• AVAILABLE RECORDS
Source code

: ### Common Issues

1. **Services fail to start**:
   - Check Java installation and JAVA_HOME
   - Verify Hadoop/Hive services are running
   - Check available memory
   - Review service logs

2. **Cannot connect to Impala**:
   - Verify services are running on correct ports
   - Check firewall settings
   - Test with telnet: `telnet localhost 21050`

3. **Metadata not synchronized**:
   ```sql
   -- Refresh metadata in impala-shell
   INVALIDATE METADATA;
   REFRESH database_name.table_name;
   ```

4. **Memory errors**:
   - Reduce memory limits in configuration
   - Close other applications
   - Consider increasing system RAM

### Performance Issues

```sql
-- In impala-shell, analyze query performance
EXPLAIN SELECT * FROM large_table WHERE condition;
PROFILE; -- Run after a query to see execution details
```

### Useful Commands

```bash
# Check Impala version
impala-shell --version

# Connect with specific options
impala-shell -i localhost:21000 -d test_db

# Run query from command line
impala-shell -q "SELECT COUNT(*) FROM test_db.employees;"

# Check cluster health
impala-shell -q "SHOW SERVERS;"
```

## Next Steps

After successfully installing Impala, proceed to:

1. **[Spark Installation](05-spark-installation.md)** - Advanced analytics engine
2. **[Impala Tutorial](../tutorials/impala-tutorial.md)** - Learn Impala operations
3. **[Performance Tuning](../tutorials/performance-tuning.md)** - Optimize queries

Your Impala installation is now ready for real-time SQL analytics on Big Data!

• TASK TO CARRY OUT
Your answer should be exactly the lines of the data above, from the first through the line containing "2. **Cannot connect".

• FINISHED TASK
Source code

: ### Common Issues

1. **Services fail to start**:
   - Check Java installation and JAVA_HOME
   - Verify Hadoop/Hive services are running
   - Check available memory
   - Review service logs

2. **Cannot connect to Impala**:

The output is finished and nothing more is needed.